A family of disorders, some of which are fatal, some not. All involve the progressive weakening and wasting of muscle tissue; this process is not painful by itself, but can have side-effects which are painful. There's no cure, and patients don't recover muscle they've lost. The disorder is due to irregular or absent production of the protein dystrophin, which is required for healthy muscles. Depending on the form of MD one has, the symptoms can appear early or late in life, and can cause anything from mild inconvenience to severe disability and death.

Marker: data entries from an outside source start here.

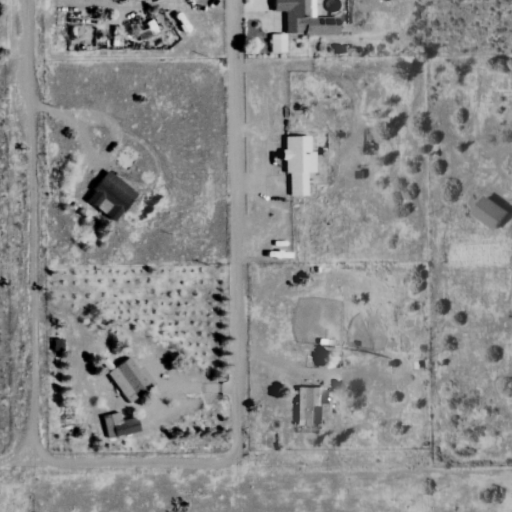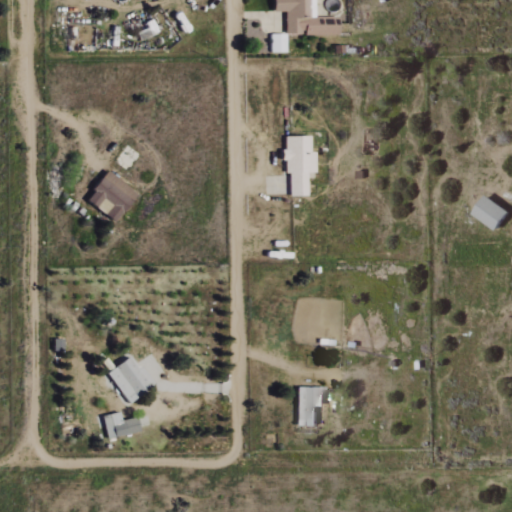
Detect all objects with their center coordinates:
building: (301, 19)
building: (276, 43)
road: (106, 129)
road: (260, 157)
building: (296, 163)
building: (107, 196)
building: (489, 212)
road: (234, 228)
road: (25, 231)
building: (127, 380)
building: (306, 405)
building: (116, 426)
road: (117, 460)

The poster children for the Muscular Dystrophy Association (MDA) often have the more severe forms of MD. Since most people's image of the diseases comes from "Jerry's kids", most people think of MD as a death sentence or a ticket to a life that's unimaginably impaired; this picture is not entirely accurate. Some forms of MD do cause very severe disability and early death; death usually happens because the heart or lung muscles are affected. But many people with MD are quite mobile and lead pretty normal lives, with some degree of increase in daily engineering challenges. Most forms of MD don't affect mental function at all, although they may cause slurring of speech which is sometimes incorrectly interpreted as a sign of diminished mental capacity.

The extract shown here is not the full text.